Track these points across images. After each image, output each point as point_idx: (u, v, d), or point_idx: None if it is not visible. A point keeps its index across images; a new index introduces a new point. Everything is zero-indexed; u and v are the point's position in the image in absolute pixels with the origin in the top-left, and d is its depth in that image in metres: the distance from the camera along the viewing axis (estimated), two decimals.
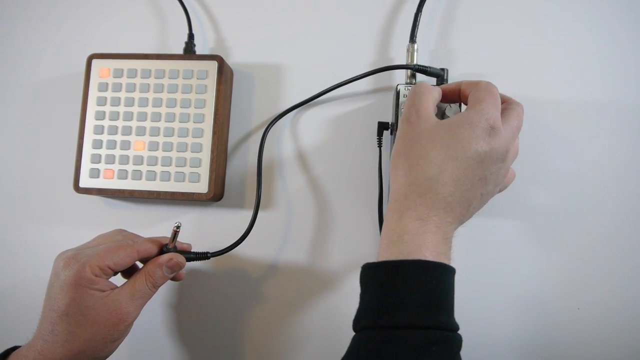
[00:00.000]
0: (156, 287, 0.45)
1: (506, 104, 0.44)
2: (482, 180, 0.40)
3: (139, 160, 0.54)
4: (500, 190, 0.44)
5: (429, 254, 0.38)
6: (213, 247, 0.55)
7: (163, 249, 0.47)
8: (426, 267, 0.38)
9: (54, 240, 0.58)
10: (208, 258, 0.49)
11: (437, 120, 0.42)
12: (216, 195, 0.54)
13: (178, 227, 0.46)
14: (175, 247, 0.47)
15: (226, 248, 0.50)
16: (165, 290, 0.56)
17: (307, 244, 0.55)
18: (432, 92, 0.44)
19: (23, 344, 0.43)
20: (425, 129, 0.41)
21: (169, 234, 0.47)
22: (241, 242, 0.51)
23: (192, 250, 0.49)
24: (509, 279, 0.52)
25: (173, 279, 0.48)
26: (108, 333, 0.42)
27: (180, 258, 0.46)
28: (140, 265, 0.47)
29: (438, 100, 0.45)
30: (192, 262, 0.50)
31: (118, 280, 0.45)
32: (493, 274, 0.52)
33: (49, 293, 0.43)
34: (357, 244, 0.54)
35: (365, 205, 0.54)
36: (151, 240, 0.47)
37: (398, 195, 0.41)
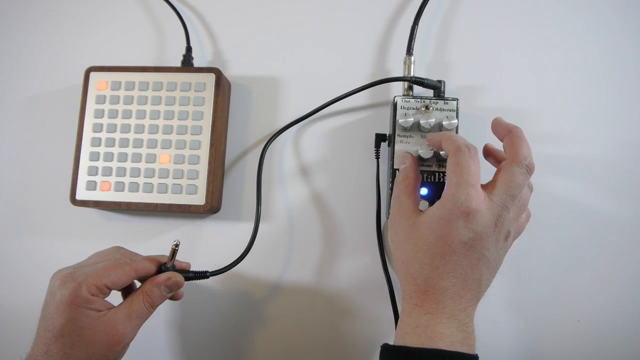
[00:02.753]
0: (154, 307, 0.44)
1: (502, 163, 0.43)
2: (481, 259, 0.40)
3: (136, 172, 0.54)
4: (515, 238, 0.44)
5: (442, 345, 0.38)
6: (211, 259, 0.55)
7: (161, 267, 0.46)
8: (442, 356, 0.37)
9: (50, 253, 0.57)
10: (207, 277, 0.48)
11: (417, 216, 0.42)
12: (213, 207, 0.54)
13: (177, 245, 0.45)
14: (173, 265, 0.47)
15: (225, 267, 0.50)
16: (166, 309, 0.55)
17: (306, 256, 0.54)
18: (410, 184, 0.45)
19: (10, 353, 0.42)
20: (409, 230, 0.42)
21: (166, 246, 0.47)
22: (240, 260, 0.50)
23: (191, 269, 0.49)
24: (506, 291, 0.52)
25: (171, 298, 0.48)
26: (104, 354, 0.41)
27: (179, 277, 0.46)
28: (138, 284, 0.47)
29: (417, 183, 0.46)
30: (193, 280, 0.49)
31: (115, 298, 0.44)
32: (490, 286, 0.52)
33: (44, 312, 0.42)
34: (357, 256, 0.54)
35: (365, 217, 0.54)
36: (149, 258, 0.46)
37: (404, 294, 0.42)
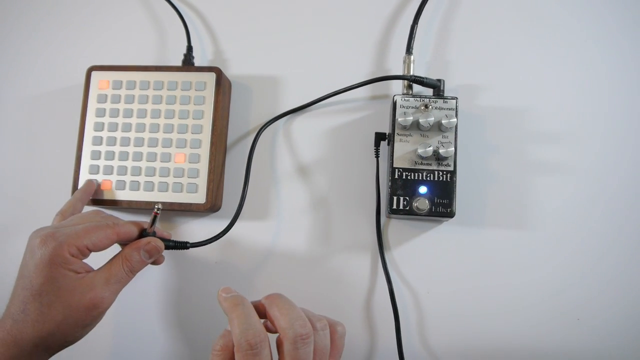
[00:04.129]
0: (133, 272, 0.44)
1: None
2: None
3: (137, 171, 0.54)
4: None
5: None
6: (211, 257, 0.55)
7: (142, 233, 0.46)
8: None
9: None
10: (187, 248, 0.48)
11: None
12: (214, 205, 0.54)
13: (158, 209, 0.44)
14: (154, 232, 0.46)
15: (206, 240, 0.50)
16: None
17: (305, 254, 0.55)
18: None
19: None
20: None
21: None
22: (222, 235, 0.51)
23: (173, 239, 0.48)
24: (507, 290, 0.52)
25: (153, 263, 0.47)
26: (80, 318, 0.40)
27: (159, 242, 0.45)
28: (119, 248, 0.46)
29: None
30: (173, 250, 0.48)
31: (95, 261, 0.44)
32: (491, 284, 0.52)
33: (22, 271, 0.41)
34: (357, 255, 0.54)
35: (363, 215, 0.55)
36: (132, 223, 0.45)
37: None
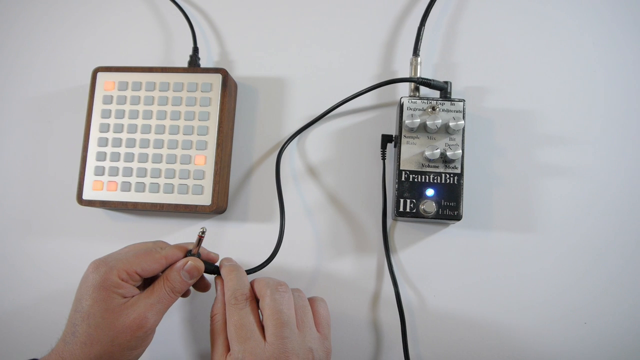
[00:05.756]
0: (175, 292, 0.45)
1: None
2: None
3: (142, 172, 0.54)
4: (328, 336, 0.45)
5: None
6: None
7: (186, 254, 0.46)
8: None
9: (56, 252, 0.58)
10: None
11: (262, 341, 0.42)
12: (219, 207, 0.54)
13: (203, 232, 0.45)
14: (199, 253, 0.46)
15: (256, 267, 0.50)
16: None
17: (312, 257, 0.54)
18: (219, 321, 0.45)
19: (24, 355, 0.42)
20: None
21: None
22: (268, 263, 0.50)
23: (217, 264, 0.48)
24: (514, 293, 0.52)
25: (199, 288, 0.49)
26: (126, 340, 0.42)
27: (198, 262, 0.46)
28: None
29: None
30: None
31: None
32: (498, 287, 0.52)
33: (76, 295, 0.43)
34: (363, 257, 0.54)
35: (369, 218, 0.54)
36: (179, 246, 0.47)
37: None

**Task requirements**
Should a picture appear among the entries above, omit it and repeat everything else exactly.

**Result for this task**
Track these points across images. After each image, output each point as point_idx: (u, v, d), or point_idx: None if it is not visible. A point keeps its index across images; a new index introduces a new point. Everything is zero-indexed; u and v are the point's position in the image in absolute pixels with the origin in the top-left, and d is its depth in that image in metres: the distance from the camera along the viewing axis (estimated), two decimals.
[00:00.000]
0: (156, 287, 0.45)
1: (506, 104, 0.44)
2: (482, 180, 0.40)
3: (139, 160, 0.54)
4: (500, 190, 0.44)
5: (429, 254, 0.38)
6: (213, 247, 0.55)
7: (163, 249, 0.47)
8: (426, 267, 0.38)
9: (54, 240, 0.58)
10: (208, 258, 0.49)
11: (437, 120, 0.42)
12: (216, 195, 0.54)
13: (178, 227, 0.46)
14: (175, 247, 0.47)
15: (226, 248, 0.50)
16: (165, 290, 0.56)
17: (307, 244, 0.55)
18: (432, 92, 0.44)
19: (23, 344, 0.43)
20: (425, 129, 0.41)
21: (169, 234, 0.47)
22: (241, 242, 0.51)
23: (192, 250, 0.49)
24: (509, 279, 0.52)
25: (173, 279, 0.48)
26: (108, 333, 0.42)
27: (180, 258, 0.46)
28: (140, 265, 0.47)
29: (438, 100, 0.45)
30: (192, 262, 0.50)
31: (118, 280, 0.45)
32: (493, 274, 0.52)
33: (49, 293, 0.43)
34: (357, 244, 0.54)
35: (365, 205, 0.54)
36: (151, 240, 0.47)
37: (398, 195, 0.41)
[00:02.753]
0: (154, 307, 0.44)
1: (502, 163, 0.43)
2: (481, 259, 0.40)
3: (136, 172, 0.54)
4: (515, 238, 0.44)
5: (442, 345, 0.38)
6: (211, 259, 0.55)
7: (161, 267, 0.46)
8: (442, 356, 0.37)
9: (50, 253, 0.57)
10: (207, 277, 0.48)
11: (417, 216, 0.42)
12: (213, 207, 0.54)
13: (177, 245, 0.45)
14: (173, 265, 0.47)
15: (225, 267, 0.50)
16: (166, 309, 0.55)
17: (306, 256, 0.54)
18: (410, 184, 0.45)
19: (10, 353, 0.42)
20: (409, 230, 0.42)
21: (166, 246, 0.47)
22: (240, 260, 0.50)
23: (191, 269, 0.49)
24: (506, 291, 0.52)
25: (171, 298, 0.48)
26: (104, 354, 0.41)
27: (179, 277, 0.46)
28: (138, 284, 0.47)
29: (417, 183, 0.46)
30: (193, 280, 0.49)
31: (115, 298, 0.44)
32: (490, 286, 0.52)
33: (44, 312, 0.42)
34: (357, 256, 0.54)
35: (365, 217, 0.54)
36: (149, 258, 0.46)
37: (404, 294, 0.42)
[00:04.129]
0: (133, 272, 0.44)
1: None
2: None
3: (137, 171, 0.54)
4: None
5: None
6: (211, 257, 0.55)
7: (142, 233, 0.46)
8: None
9: None
10: (187, 248, 0.48)
11: None
12: (214, 205, 0.54)
13: (158, 209, 0.44)
14: (154, 232, 0.46)
15: (206, 240, 0.50)
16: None
17: (305, 254, 0.55)
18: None
19: None
20: None
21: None
22: (222, 235, 0.51)
23: (173, 239, 0.48)
24: (507, 290, 0.52)
25: (153, 263, 0.47)
26: (80, 318, 0.40)
27: (159, 242, 0.45)
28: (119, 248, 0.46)
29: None
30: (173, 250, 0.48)
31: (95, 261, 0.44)
32: (491, 284, 0.52)
33: (22, 271, 0.41)
34: (357, 255, 0.54)
35: (363, 215, 0.55)
36: (132, 223, 0.45)
37: None
[00:05.756]
0: (175, 292, 0.45)
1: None
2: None
3: (142, 172, 0.54)
4: (328, 336, 0.45)
5: None
6: None
7: (186, 254, 0.46)
8: None
9: (56, 252, 0.58)
10: None
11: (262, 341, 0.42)
12: (219, 207, 0.54)
13: (203, 232, 0.45)
14: (199, 253, 0.46)
15: (256, 267, 0.50)
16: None
17: (312, 257, 0.54)
18: (219, 321, 0.45)
19: (24, 355, 0.42)
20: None
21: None
22: (268, 263, 0.50)
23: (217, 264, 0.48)
24: (514, 293, 0.52)
25: (199, 288, 0.49)
26: (126, 340, 0.42)
27: (198, 262, 0.46)
28: None
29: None
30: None
31: None
32: (498, 287, 0.52)
33: (76, 295, 0.43)
34: (363, 257, 0.54)
35: (369, 218, 0.54)
36: (179, 246, 0.47)
37: None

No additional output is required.